If you’re short of time is it possible to create an amazing garden?

If you choose the right things, gardens don’t need to be hugely managed: things like box?, shrubs and grasses require minimum maintenance. It’s about designing the garden to fit your need and doing a bit of research before starting. It’s easy to have a really high maintenance garden but really you can create an absolutely magical space – that you can even let go a bit wild and unkempt that will give you just the same feeling.

People also often make the mistake of thinking they can only get colour from flowers, but some shrubs are so gorgeous and take very little maintenance. Plus they actually give you more interest because they’ll flower for a long time. Specifically, things like dyburnam opulis; which you’ll find in the hedgerows –give an ornamental flower. Cornus or a dogwood are lovely too and also have a lovely ornamental flower. Honeysuckle or even elder – are things you’ll find in hedgerows or in fields. Elderflower is a real tough old guy: it tolerates shade and a bit of sun, plus it gives you flowers and scent AND you can make stuff from it too. So, if you’re short of time, think about planting more shrubs because they need less maintenance. Go for ornamental shrubs and things you can have in pots. Rambling roses – rosa regosa is another hardy plant you’ll often see in fields scrambling over things. That has a nice scent and lovely little flowers but is something that you don’t have to fuss over too much. Shrubs are definitely underused.

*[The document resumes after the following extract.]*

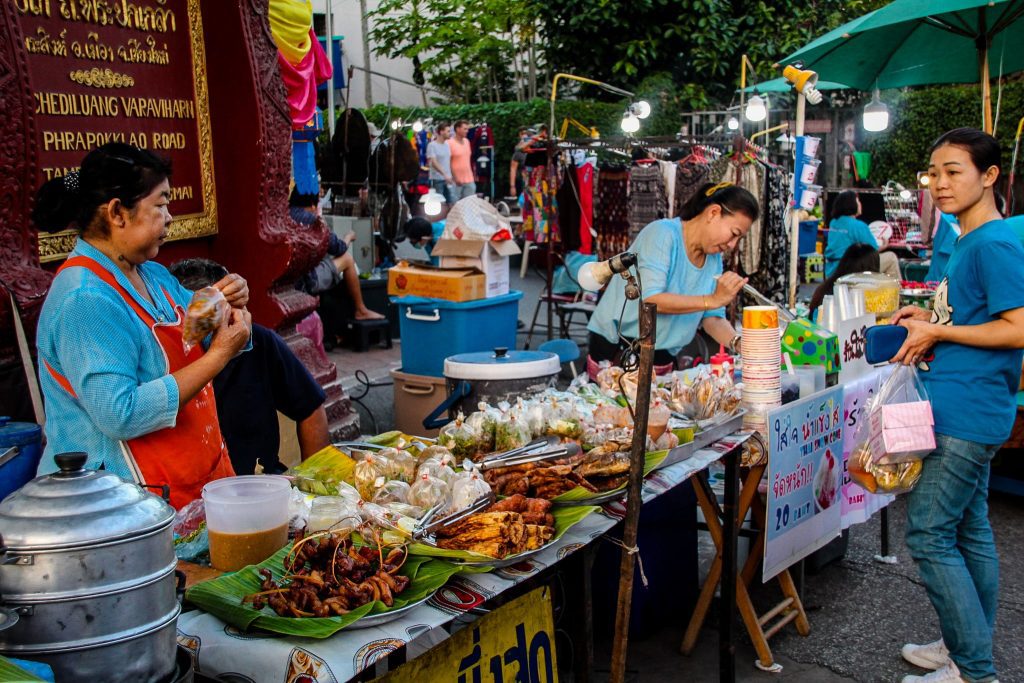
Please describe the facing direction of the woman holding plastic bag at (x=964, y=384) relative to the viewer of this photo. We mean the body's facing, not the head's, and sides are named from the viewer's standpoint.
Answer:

You don’t have gardens. Being outdoorsy folk, how do you cope with that?

(Dave) We have lots of plants indoors. We flood the house with them. We’re obsessed! Any way to pretend we do have gardens. I’ve got a little balcony where I have dogwood, a fig tree and some ivy trailing over and some heliboress, plus some ferns in a shady corner. We’ve got a little table and a seat too. It’s amazing that by just having a few plants there, you can make it feel so different. I go and sit outside in the morning to get a little sun. Having that bit of greenery makes all the difference.

Harry: Dave loves his indoor plants so much he showers with them. He waters them in the bath.

Let's nip this in the bud shall we? Thanks guys and happy gardening!